The women were split into groups:
- Placebo group – received a pill without any hormones in
- Women with a womb - received combined HRT containing a very high dose (much high than what’s prescribed today) of synthetic oestrogen and an old fashioned from of synthetic progestin.
- Women without a womb (had a hysterectomy) - received an oestrogen-only HRT
It was soon established that some of the women were having heart attacks and developing breast cancer, so the study was stopped very quickly. The researchers didn’t have time to analyse the data before the press and public had realised that some serious side effects had occurred and suddenly HRT gained a reputation for being unsafe.
Revealing the Truth
However, when the researchers finally managed to investigate what had happened, they found that the results highlighted some interesting insights. Turns out the HRT gave positive results to the younger women in the study and the older women were likely to be gaining factors because they were poorly selected, rather than because of the effect of the HRT. Here’s a summary of the results:
- Most of the women that were in their 60’s that took part in the study were overweight or obese and already had heart disease – so they were already at risk of having a heart attack.

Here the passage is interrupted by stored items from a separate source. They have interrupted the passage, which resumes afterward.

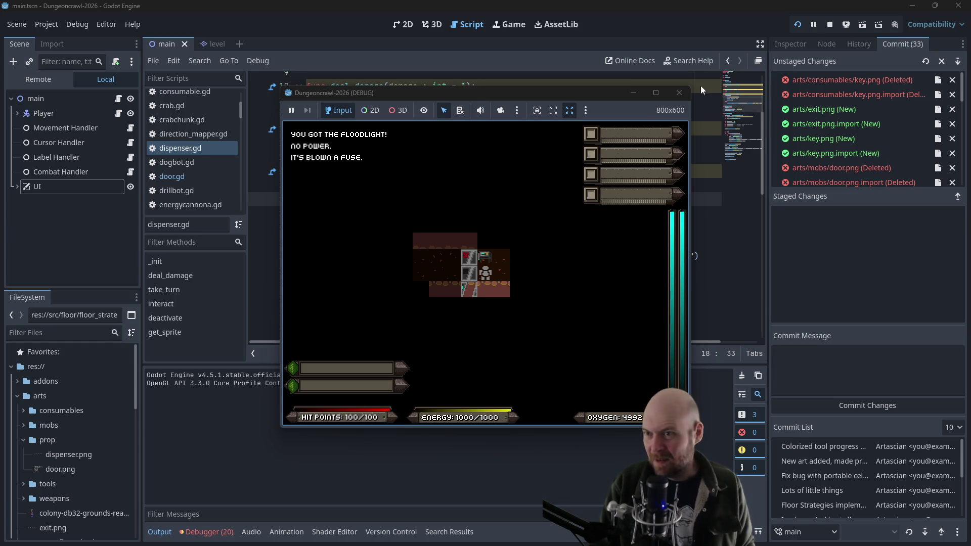
click(683, 96)
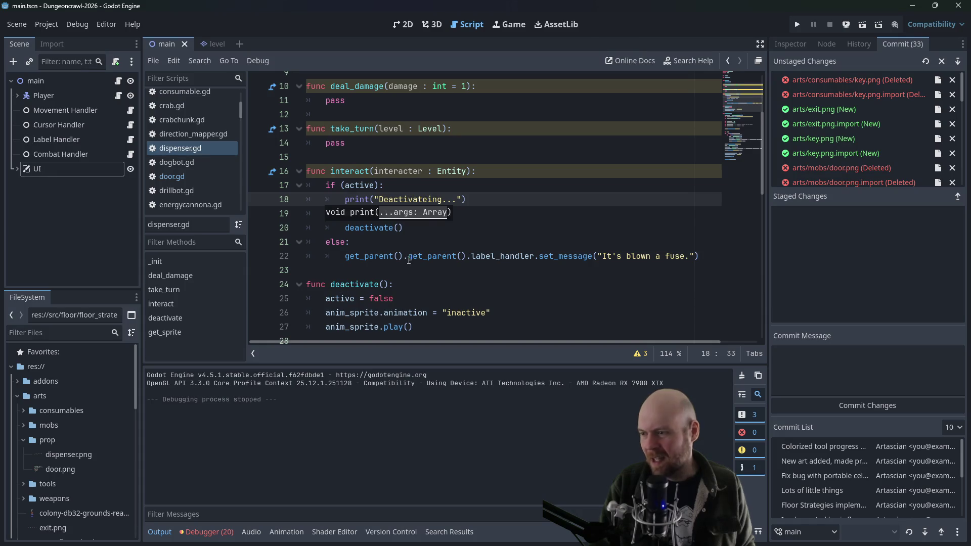
Change line 4 to var active = true and test that using the dispenser deactivates it
scroll(404, 167, up, 3)
click(383, 122)
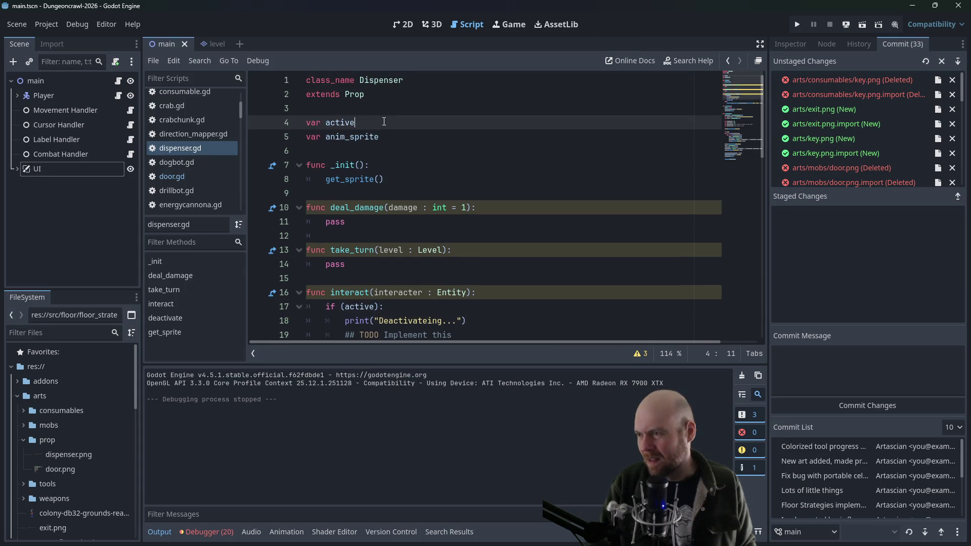
text(e)
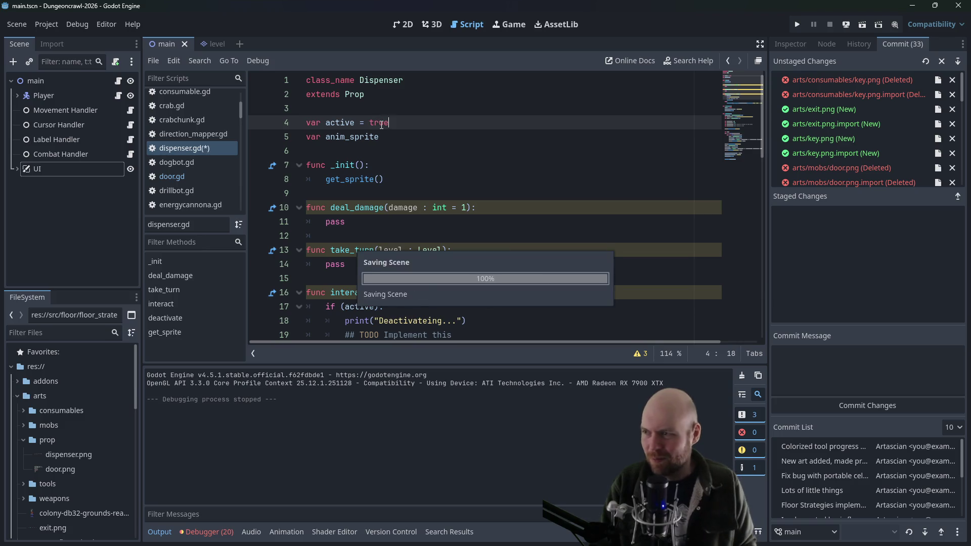
click(794, 25)
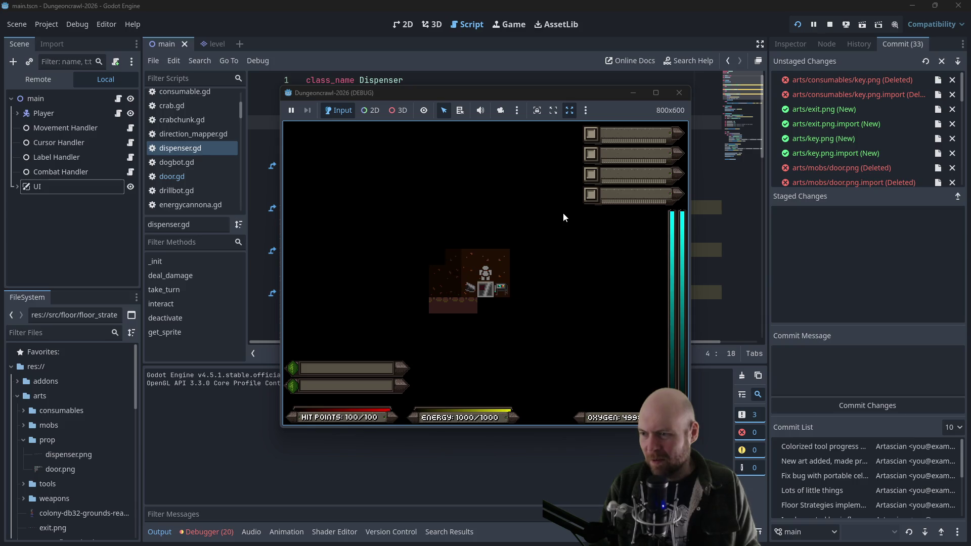
key(Right)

- The younger women who took the oestrogen-only HRT also had a lower risk of breast cancer.
- The women who started the HRT 10 years after their menopause (so in their 60’s or 70’s), these women were found to have a small increased risk of heart attack
- There was a small increased risk in breast cancer for the 60+ age group who took the combined HRT.
- For the younger women in the study who took either oestrogen-only or the combined HRT, when these women started HRT within 10 yrs of their menopause (under the age of 60), their results showed a lower risk of dementia, heart disease and osteoporosis
- For the younger women who took HRT the occurrence of risk factors was incredibly small so for this age group the researchers concluded that the benefits of a smoother menopause far out weighted the risks.
The Safety of HRT Today
As time has moved on and as more studies involving HRT have been conducted what become crystal clear is that the safety of HRT is dependent on several factors
- The age you start taking HRT is important. HRT comes with fewer risk if you start taking it within 10 years of your menopause. So as soon as you start your perimenopause, that the time to start talking to your doctor.
- Combined HRT rather than oestrogen only – progesterone balances out oestrogen, so unless you have had a hysterectomy it’s vitally important that you are prescribed oestrogen and progesterone to protect your womb lining.
- Synthetic vs body identical is important - There are several differences between synthetic and natural HRT. Synthetic oestrogens and progesterone come with increased risk factors including increased risk of blood clots, heart disease, raised cholesterol and increased risk of breast cancer. BUT body identical hormones which have an identical chemical structure to the hormones that your body produces have no increased risk of blood clots and no increased risk of heart disease. These are now widely available on NHS prescription and are considered to be very safe. Examples are Estrogel (oestrogen gel) and Utrogestan (progesterone).
- Correct dose is important – the new modern body identical HRT contain dosages that are much closer to the dosages that your body naturally produced before the you started the menopause. These are much safer for your body to handle.
Don’t wait to talk to your doctor about HRT, taking a body identical HRT is likely to help you feel so much better, more able to cope during the day and more able to sleep well at night. Both these factors mean that you are then more likely to make better food choices and exercise regularly and this healthier lifestyle means you are more likely to have fewer risk factors.